Boyumuzdan büyük işlere kalkıştık” deseler iş bu kadar uzamazdı.
Ama nerde… “Biz kötü bir şey yapmadık. Kültürün gelişmesi, kitap okumanın
yaygınlaşması için çalıştık. Başkaları gibi işi ayağa düşürmedik” demişler,
bize taş atmışlar, sportif faaliyetimizi küçümsemişler. Ama kaymakam derslerini
vermiş, hadlerini bildirmiş. Elini masaya vurmuş; “Benim ödüllü köyüme dil
uzatmayın bakayım. Kedi erişemediği ciğere pis dermiş. Ona buna çamur atmayı
bırakın da bu dertten nasıl kurtulacağınızı düşünün” diye bağırmış. Deliler bu
uyarıyı dikkate almadıkları gibi zeytinyağı gibi üste çıkmışlar: “Okuma sevgisi
aşılamak, tiyatro sanatına hizmet etmek suç mu? Kültür hizmetimizden dolayı
bizi kutlamanız gerekirdi aslında. Ama siz milletin efendisi olan bizi
aşağılıyor, azarlıyorsunuz. Kitaplığımız belki yetersizdi, oyunu da tam
canlandıramamış olabiliriz. Teşvik etmeniz, yol göstermeniz gerekirken
uğradığımız bu kötü muamele moralimizi bozdu. Sizden böyle bir şey
beklemiyorduk doğrusu” diye ukalalık etmişler.
Şu işe bak! Ne demişler: kafa kalın, beyin boş; tut kulağından çifte koş. Çift
sürmek traktörlerle yapılıyor artık. Bu yüzden çifte koşulmaya da yaramaz
böyleleri. Yahu, hiç büyük başlarla aşık atmaya kalkılır mı? Deliyle devlet
bildiğini işler. Bizim gibilere de karşıdan bakmak düşer. Dediği dedik, çaldığı
düdüktür onların. Başının belaya girmemesi için ne derlerse peki diyeceksin.
“Salla başını, al maaşını” diye boşuna mı demişler a hödükler!
Kaymakam bey gerekeni yapmış tabii. Hemen zile basmış, bizim delileri
jandarmaya teslim etmiş. Bu gidişle burunları daha çok sürtülür. Ama ben onlara
değil, çoluk çocuklarına acıyorum. Ünlü sözdür; ölüsü olan bir gün, delisi olan
her gün ağlar. Görünen köy kılavuz istemez. Davaları babadan oğula sürecek bu
gidişle. Gözyaşları dinmeyecek. Nereden mi biliyorum? Avukat tutmuşlar
kendilerine bizimkiler. Güya kendilerini savunacaklar, haklarını arayacaklar.
Sanki paraları pek çokmuş gibi, bir de avukata para yedirecekler, işi
uzatacaklar.

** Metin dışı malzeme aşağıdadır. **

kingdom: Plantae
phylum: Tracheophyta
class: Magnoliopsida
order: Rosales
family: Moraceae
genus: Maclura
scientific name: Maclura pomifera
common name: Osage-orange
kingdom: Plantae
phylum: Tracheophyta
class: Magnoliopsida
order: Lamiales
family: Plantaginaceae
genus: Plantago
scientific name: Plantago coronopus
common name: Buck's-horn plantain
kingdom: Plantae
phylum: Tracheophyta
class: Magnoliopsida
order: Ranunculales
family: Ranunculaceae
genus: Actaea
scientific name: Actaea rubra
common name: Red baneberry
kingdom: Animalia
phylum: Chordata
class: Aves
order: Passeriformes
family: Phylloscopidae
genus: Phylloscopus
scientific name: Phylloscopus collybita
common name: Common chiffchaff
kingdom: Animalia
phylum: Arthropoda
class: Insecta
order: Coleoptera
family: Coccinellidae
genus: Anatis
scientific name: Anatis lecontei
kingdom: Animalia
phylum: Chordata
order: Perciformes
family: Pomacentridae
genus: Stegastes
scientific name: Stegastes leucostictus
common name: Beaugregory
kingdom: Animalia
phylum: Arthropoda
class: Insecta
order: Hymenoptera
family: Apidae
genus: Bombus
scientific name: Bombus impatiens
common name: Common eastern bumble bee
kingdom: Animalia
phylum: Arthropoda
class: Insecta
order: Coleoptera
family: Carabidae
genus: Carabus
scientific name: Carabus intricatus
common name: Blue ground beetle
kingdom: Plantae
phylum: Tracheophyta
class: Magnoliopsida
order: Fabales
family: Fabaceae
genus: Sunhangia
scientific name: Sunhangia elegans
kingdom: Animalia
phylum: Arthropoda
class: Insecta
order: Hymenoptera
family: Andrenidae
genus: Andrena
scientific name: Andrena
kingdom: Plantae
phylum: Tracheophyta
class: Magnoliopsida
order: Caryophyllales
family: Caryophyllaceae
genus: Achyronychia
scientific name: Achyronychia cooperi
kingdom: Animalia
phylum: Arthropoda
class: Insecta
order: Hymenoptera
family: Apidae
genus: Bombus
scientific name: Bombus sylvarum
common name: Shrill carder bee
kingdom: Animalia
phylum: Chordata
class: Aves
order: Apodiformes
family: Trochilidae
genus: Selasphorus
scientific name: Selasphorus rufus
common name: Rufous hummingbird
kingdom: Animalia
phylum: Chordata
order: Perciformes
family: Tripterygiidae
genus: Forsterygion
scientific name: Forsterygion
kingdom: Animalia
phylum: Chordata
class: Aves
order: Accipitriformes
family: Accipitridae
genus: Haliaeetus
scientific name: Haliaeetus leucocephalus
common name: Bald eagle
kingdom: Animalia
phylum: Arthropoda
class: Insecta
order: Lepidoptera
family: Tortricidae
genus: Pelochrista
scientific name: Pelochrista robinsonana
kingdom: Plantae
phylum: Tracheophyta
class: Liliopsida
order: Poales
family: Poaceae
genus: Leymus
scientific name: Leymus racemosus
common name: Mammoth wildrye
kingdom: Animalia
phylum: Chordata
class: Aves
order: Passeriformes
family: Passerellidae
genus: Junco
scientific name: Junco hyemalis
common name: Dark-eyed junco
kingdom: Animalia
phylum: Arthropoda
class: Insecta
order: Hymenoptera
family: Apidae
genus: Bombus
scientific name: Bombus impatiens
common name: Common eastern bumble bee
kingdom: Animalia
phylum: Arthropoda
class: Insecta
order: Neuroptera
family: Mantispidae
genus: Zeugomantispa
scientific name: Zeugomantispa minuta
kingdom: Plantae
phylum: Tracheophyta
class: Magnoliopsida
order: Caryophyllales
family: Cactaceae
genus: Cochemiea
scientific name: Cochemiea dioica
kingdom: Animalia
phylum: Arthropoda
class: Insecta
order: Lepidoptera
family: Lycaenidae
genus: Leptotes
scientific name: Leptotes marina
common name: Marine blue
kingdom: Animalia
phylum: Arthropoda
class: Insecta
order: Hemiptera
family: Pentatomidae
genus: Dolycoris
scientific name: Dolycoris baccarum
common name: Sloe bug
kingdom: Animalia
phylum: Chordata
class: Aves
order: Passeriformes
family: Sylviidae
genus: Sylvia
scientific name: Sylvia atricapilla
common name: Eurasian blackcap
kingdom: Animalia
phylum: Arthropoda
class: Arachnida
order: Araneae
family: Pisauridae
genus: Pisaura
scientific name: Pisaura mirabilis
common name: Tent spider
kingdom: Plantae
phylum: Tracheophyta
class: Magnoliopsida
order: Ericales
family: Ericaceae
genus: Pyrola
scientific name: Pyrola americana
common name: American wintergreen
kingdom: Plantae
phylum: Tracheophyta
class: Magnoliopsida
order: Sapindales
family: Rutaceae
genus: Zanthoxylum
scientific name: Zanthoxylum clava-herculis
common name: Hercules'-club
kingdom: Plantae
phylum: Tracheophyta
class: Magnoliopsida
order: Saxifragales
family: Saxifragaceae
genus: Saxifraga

Git gel, yollar boş kalmasın. Bunlarınki o hesap işte…
Neyse, bırakalım onları da ne halleri varsa görsünler. Kendi düşen ağlamaz.
Zaten dedelerimiz derdi de inanmazdık. Şimdi iyice inandık artık. Başka yere
yağmur yağar, Dereköy’e deli yağarmış. Bunların delilikleri akla fikre
sığmazmış…
Haftaya maçımız var. Buyurun gelin. Kaymakamımız da oynayacak ve gol atacak.
Nereden mi biliyorum? Meslek sırrıdır, söylenmez!